Geo-level and national-level data

Meridian offers the option to model geo-level or national level-data. Geo-level data is when data is broken down into mutually exclusive geographic regions such as states, cities, DMAs, or even multiple countries. These regions are typically all within a larger geographic region, such as a country. National-level data is when data is provided for a single geographic region, typically an entire country. National-level data is essentially single-geo data.

Geo-level data offers several advantages and is thus recommended when possible. If geo-level data is available for most, but not all, media channels, then we recommend imputing the national-level data at the geo-level, and running a geo-model. For more information on imputation, see National-level media in a geo-level model. For more information on the national model, see National-level modeling.

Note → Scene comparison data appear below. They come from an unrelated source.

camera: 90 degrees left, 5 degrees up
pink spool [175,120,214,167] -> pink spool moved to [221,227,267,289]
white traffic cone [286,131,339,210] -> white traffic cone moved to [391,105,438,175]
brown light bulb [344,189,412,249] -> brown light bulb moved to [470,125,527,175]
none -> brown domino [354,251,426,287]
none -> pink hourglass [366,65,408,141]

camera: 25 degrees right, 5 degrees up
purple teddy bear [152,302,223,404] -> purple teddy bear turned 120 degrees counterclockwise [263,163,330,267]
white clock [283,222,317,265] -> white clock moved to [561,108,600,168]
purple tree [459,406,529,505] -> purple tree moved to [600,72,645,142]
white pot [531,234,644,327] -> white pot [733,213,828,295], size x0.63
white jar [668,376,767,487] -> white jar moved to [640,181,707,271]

Geo-level model advantages

Statistical modeling relies on patterns in the data. Repeatable patterns are more common in geo-level data than national-level data.

Here are some other advantages of geo-level data:

  • Increases the effective sample size, by pooling data across geos in geo-modeling.
  • Provides tighter credible intervals, provided the geos are similar in terms of the media impact mechanism as the model assumes. For more information, see Geo-level Bayesian Hierarchical Media Mix Modeling.
  • Improves estimates for time-effects (such as trend and seasonality), since there are multiple observations per time period.
  • Can support the use of more knots to model the \(\mu_t\) parameter. National-level data has fewer degrees of freedom for time-effects. For example, one knot per time period completely saturates the national-level model.
  • Shows greater variability in marketing spend, which is crucial for estimating non-linear effects, like saturation (Hill function parameters).
  • Reduces omitted variable bias due to missing confounders, by reducing the correlation between media spend and confounders. See section 4.3 of Geo-level Bayesian Hierarchical Media Mix Modeling for more information.

Geo selection

When you are selecting geos, consider the following guidance:

  • Drop the smallest geos by total KPI first. Smaller geos have less contribution to ROI, yet they can still have a high influence on model fit, particularly when there is a single residual variance for all groups (unique_sigma_for_each_geo = False of ModelSpec).

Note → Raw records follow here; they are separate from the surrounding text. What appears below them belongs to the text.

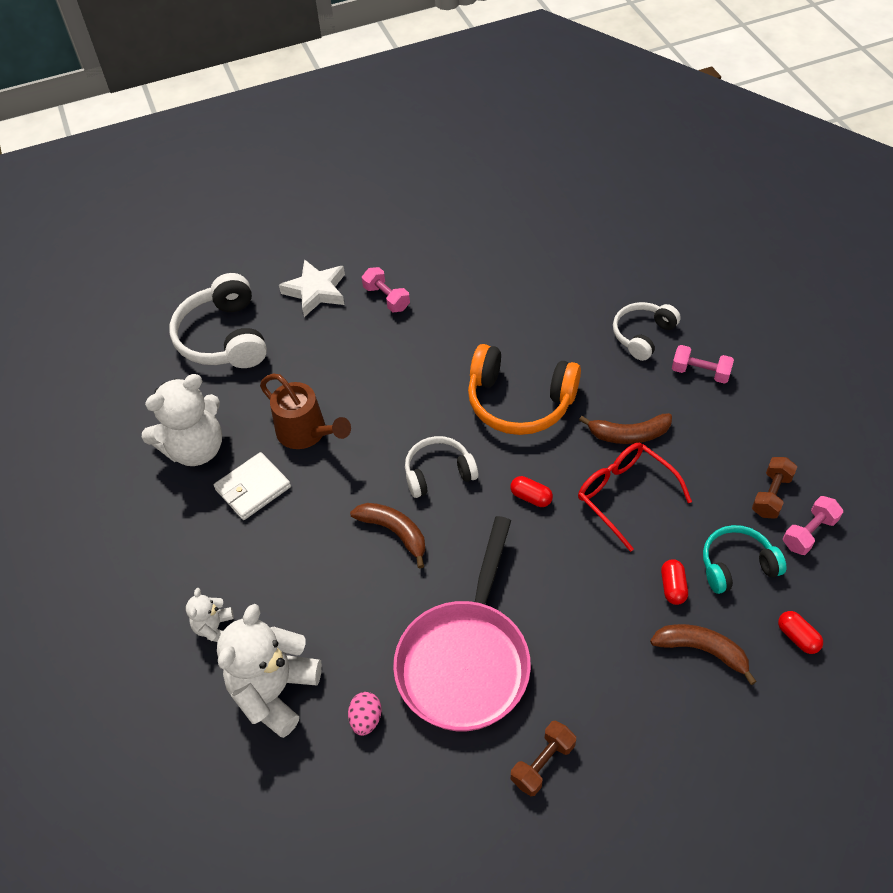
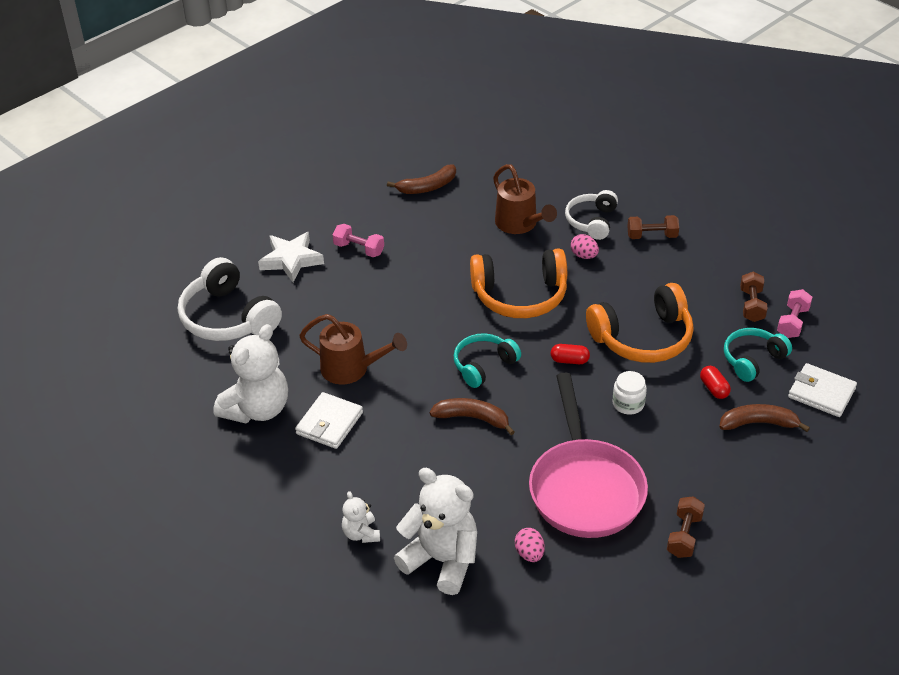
camera: 25 degrees left, 10 degrees down
white teddy bear [217,604,322,738] -> white teddy bear turned 120 degrees clockwise [394,468,477,595]
white headphones [405,436,478,498] -> turquoise headphones [454,333,521,388]
red glasses [578,443,692,552] -> orange headphones [586,283,694,363]
brown banana [579,413,672,444] -> brown banana moved to [387,164,456,194]
pink dumbbell [672,345,734,384] -> brown dumbbell [627,215,679,239]
red capsule [778,611,823,654] -> white wallet [788,363,857,417]
none -> brown watering can [493,164,557,234]
none -> pink egg [571,234,599,259]
none -> white jar [612,371,647,415]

  • For US advertisers using designated market area (DMA) as the geographical unit, a rough guideline is to model the top 50-100 DMAs by population size. This generally includes the vast majority of the KPI units, while excluding most of the noisier small DMAs that might impact model fit and convergence.

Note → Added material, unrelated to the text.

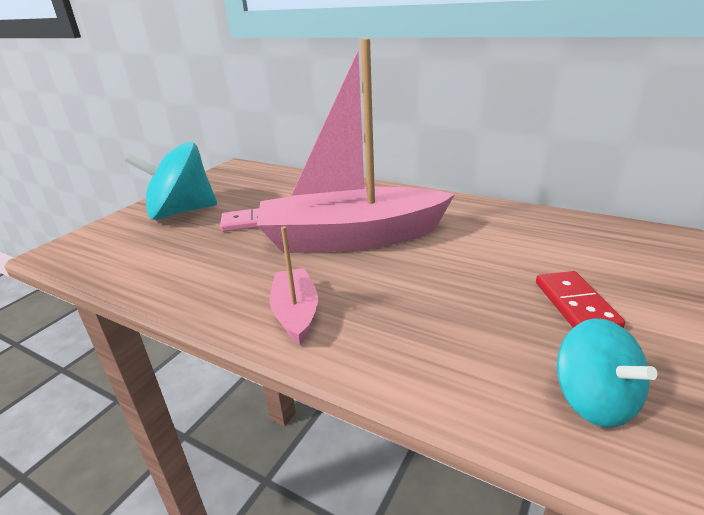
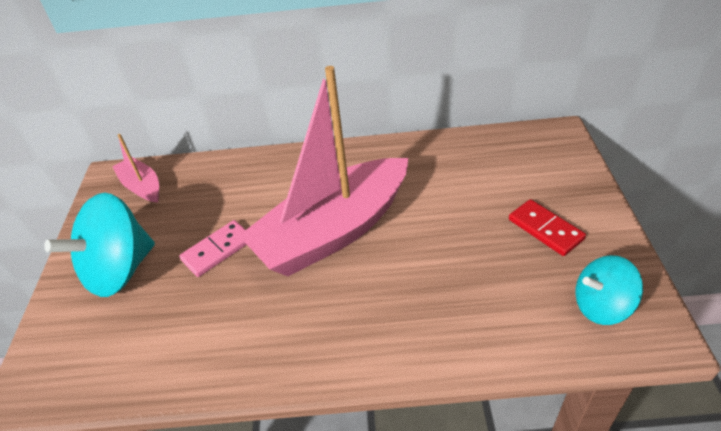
camera: 30 degrees left, 15 degrees up
pink boat [270,226,318,345] -> pink boat moved to [112,134,159,202]
turquoise spinning top [557,318,657,427] -> turquoise spinning top turned 135 degrees clockwise [575,255,643,325]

  • When each geo has its own residual variance (unique_sigma_for_each_geo = True of ModelSpec), noisier geos have less impact on model fit. However, this option can make convergence difficult for some datasets because it adds so much flexibility to the model. If MCMC sampling does converge under this option, it might be worth plotting the geo population size versus the mean residual standard deviation (sigma parameter) - in most cases, you would expect to see a fairly monotone pattern. If you don't see this pattern, then it might be better to set unique_sigma_for_each_geo = False and use a smaller subset of geos.

If you want to make sure the model represents 100% of your KPI units, you can aggregate smaller geos into larger regions. However, this option comes with several caveats:

  • Geo-level modeling provides a significant advantage, although this benefit is reduced when there are relatively few geos. It may be better to fit a model at a finer geo granularity and exclude the smallest geos, rather than aggregating geos to a coarser level.

  • Different geo aggregation grouping methods can lead to different MMM results.

  • Media execution variables, such as impressions or cost, can usually be summed across geos. However, some control variables, such as temperature, can be less straightforward to aggregate.

National-level media in a geo-level model

When most media are available at the geo-level, but one or two are only available at the national level, we recommend imputing the national-level media at a geo-level and running a geo-model. One naive imputation method is to approximate the geo-level media variable from its national level value, using the proportion of the population in the geo relative to the total population. Although it is preferable to have accurate geo-level data so that imputation isn't necessary, imputation can still yield useful information about the model parameters. For more information, see section 4.4 of Geo-level Bayesian Hierarchical Media Mix Modeling.